— start of DOCUMENT SEGMENT —

# Is a canister filter overkill for this situation?



## th3ha1og0d (Apr 19, 2008)

The reason I am asking this is because I have a 25 gallon tank stocked with a bunch of little guys (6 x neon tetra, 3 x red eye tetra, 2 x serpae tetra, 1 x pleco, 2 x cory cats).

Today I wanted to move the plants around to give a new scenery (I haven't done this for more than a couple of years) and alot of crap got kicked up. ALOT. Part of this was because of my lack of using the gravel vacuum for awhile (because I lost it, believe it or not) and part of it was just the normal accumulation of waste...I was concerned enough to get my other aquaclear filter and foam filter to filter it out...

So as I stand now I have 2 aquaclears and a foam filter filtering out all the crap. I hope it will be filtered out quickly...

And also the red eye and serpae tetras are pretty big, they have reached adult size, and the pleco seems to be producing alot of waste

I dont overfeed,...

Sorry for the rambling but should I invest in a canister filter to keep the water really clean, because I seem to think that the Aquaclear 50 isn't completely up to the job and the tank is stocked fairly well...Thanks for reading my mess of a post but I am concerned for my fish after seeing the amount of crap that got kicked up...and I am using my gravel vac regularly now.


----------



## gunnerx (Mar 20, 2008)

I don't think a canister filter will be overkill. I have a fluval 405 and an Aquaclear 50 in my 29g tank.


----------



## th3ha1og0d (Apr 19, 2008)

Then I am going shopping for my first canister filter.


----------



## Westender (Mar 24, 2006)

you should probably invest in another gravel / siphon at the same time!


----------



## Tabatha (Dec 29, 2007)

— end of DOCUMENT SEGMENT —
— start of STORED DATA —

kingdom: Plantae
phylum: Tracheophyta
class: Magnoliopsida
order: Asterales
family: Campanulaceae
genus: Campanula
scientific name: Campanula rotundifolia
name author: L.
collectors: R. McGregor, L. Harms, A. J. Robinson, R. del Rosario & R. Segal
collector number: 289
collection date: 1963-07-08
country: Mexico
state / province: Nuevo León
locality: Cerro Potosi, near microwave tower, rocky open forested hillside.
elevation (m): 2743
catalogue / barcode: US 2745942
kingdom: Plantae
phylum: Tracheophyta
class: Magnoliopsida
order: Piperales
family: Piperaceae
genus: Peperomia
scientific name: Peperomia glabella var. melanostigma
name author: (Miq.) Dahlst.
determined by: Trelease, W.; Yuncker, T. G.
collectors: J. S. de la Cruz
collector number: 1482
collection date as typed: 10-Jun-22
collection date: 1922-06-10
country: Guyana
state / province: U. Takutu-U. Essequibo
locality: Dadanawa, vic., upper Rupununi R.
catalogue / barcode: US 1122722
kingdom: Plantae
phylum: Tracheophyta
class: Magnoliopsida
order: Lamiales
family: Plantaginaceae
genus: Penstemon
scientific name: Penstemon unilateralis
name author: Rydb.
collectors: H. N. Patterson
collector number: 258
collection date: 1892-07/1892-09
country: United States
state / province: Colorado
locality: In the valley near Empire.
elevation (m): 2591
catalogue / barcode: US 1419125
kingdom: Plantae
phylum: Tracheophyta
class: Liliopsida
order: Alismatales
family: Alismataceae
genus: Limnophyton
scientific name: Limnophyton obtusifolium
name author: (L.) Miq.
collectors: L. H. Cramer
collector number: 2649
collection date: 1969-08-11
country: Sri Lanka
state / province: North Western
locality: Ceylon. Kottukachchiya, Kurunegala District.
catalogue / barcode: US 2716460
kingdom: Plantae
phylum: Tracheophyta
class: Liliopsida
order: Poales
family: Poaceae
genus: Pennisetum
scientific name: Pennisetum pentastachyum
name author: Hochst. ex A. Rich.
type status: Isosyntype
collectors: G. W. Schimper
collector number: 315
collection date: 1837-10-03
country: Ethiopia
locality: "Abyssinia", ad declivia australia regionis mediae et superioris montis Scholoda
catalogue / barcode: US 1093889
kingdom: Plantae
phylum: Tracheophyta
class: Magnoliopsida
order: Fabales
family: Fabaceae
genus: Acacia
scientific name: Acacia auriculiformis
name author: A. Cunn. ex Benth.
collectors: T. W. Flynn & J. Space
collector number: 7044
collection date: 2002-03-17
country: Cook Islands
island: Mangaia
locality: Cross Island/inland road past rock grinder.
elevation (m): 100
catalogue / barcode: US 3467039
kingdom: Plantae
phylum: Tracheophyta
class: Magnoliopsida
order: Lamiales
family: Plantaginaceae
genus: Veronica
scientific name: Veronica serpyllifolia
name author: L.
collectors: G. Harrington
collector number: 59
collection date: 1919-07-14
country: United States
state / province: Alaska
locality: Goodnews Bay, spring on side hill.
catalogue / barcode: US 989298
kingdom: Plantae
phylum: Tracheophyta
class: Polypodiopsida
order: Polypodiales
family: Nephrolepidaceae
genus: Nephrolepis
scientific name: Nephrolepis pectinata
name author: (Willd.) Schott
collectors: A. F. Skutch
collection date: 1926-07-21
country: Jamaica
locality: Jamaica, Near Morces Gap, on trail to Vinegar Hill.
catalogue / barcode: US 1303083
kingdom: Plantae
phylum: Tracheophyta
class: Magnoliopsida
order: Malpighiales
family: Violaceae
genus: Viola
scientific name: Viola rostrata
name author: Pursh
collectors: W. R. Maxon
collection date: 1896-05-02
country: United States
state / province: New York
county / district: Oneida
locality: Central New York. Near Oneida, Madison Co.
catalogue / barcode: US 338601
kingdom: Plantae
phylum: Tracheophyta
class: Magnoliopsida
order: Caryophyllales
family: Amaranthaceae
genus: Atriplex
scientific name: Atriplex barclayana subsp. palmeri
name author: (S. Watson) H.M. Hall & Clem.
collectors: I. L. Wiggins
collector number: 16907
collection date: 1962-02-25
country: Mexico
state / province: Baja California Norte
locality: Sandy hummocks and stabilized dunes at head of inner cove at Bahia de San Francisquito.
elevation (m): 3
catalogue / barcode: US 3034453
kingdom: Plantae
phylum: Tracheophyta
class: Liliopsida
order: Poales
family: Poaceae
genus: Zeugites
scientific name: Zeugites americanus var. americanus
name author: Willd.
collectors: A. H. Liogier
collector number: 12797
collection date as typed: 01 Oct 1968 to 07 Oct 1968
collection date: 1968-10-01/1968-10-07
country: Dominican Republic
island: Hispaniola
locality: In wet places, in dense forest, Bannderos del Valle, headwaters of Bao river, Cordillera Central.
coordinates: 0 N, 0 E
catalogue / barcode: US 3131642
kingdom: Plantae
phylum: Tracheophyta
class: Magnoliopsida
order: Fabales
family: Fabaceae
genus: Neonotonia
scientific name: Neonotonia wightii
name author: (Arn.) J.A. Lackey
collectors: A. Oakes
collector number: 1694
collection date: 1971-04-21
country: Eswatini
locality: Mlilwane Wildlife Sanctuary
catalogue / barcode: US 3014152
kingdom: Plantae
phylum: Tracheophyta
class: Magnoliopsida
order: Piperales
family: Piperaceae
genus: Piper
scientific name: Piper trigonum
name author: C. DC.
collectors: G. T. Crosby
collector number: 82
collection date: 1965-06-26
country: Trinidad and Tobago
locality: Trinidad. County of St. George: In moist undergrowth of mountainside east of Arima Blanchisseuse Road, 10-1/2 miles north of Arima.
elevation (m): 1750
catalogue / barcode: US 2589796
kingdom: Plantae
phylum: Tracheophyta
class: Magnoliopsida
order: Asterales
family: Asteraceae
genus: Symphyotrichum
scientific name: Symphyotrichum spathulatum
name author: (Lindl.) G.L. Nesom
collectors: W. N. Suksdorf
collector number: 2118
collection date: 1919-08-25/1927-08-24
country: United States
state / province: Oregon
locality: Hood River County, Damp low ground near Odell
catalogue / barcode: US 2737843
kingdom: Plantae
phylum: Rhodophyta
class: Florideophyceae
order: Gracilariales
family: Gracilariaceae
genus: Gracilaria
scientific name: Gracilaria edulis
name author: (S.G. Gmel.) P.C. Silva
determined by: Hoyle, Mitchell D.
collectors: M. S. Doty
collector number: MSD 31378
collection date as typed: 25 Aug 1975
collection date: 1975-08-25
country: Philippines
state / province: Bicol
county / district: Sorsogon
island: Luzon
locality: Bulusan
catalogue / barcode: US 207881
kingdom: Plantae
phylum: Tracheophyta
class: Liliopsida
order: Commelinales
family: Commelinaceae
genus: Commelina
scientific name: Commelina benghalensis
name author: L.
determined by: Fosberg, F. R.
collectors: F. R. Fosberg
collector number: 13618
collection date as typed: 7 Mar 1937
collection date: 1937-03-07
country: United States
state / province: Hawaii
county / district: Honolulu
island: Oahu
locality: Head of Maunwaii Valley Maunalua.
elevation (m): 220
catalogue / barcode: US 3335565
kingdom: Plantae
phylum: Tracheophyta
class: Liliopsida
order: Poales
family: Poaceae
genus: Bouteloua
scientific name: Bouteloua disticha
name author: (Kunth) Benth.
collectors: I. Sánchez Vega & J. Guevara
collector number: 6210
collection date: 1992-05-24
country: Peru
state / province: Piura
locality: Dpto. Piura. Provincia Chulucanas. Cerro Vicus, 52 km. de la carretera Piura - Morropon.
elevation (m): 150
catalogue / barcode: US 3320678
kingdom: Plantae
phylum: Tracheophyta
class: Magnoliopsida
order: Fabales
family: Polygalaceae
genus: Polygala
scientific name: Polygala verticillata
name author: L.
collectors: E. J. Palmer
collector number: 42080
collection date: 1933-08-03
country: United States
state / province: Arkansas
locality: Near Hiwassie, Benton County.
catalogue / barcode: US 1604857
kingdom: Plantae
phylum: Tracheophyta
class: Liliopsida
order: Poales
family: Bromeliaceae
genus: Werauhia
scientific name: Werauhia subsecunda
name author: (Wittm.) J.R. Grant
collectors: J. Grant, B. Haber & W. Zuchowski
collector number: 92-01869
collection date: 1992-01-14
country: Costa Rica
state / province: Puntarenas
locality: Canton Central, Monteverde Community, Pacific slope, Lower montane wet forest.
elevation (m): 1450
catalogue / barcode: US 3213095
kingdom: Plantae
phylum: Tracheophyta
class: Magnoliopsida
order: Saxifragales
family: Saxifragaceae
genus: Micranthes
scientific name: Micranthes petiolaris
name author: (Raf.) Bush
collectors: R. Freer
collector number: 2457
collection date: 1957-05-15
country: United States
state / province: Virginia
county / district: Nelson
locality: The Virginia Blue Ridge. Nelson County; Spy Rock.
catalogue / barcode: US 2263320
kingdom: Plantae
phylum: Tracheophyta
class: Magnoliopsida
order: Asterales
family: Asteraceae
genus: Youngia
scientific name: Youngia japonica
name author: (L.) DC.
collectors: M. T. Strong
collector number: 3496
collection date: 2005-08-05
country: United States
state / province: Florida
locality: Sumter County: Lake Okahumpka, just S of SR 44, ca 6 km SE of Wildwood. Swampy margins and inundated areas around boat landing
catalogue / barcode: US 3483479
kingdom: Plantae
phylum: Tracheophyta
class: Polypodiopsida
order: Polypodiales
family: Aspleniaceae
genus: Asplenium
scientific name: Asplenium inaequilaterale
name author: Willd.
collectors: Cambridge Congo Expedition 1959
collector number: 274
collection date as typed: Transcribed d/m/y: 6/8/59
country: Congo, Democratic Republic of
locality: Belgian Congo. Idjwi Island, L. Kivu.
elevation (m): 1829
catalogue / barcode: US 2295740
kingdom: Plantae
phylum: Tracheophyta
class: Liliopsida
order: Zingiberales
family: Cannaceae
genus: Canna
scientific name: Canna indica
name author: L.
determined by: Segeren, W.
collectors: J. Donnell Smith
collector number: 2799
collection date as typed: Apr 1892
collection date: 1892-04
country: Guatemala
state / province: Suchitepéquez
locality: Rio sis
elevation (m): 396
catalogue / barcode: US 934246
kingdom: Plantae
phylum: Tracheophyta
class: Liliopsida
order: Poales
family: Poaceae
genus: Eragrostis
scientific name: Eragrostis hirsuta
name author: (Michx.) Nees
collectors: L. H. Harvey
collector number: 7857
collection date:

— end of STORED DATA —

- WRITTEN INSTRUCTION 1:
In the aquarium filter thread, which two filters does gunnerx run in the 29g tank?
- WRITTEN INSTRUCTION 2:
Copy word for word the part of the aquarium filter thread that begins at the words "I dont overfeed,..." and stops after "my 29g tank.".

- FULL SOLUTION 1:
A Fluval 405 and an Aquaclear 50.

- FULL SOLUTION 2:
I dont overfeed,...

Sorry for the rambling but should I invest in a canister filter to keep the water really clean, because I seem to think that the Aquaclear 50 isn't completely up to the job and the tank is stocked fairly well...Thanks for reading my mess of a post but I am concerned for my fish after seeing the amount of crap that got kicked up...and I am using my gravel vac regularly now.


----------



## gunnerx (Mar 20, 2008)

I don't think a canister filter will be overkill. I have a fluval 405 and an Aquaclear 50 in my 29g tank.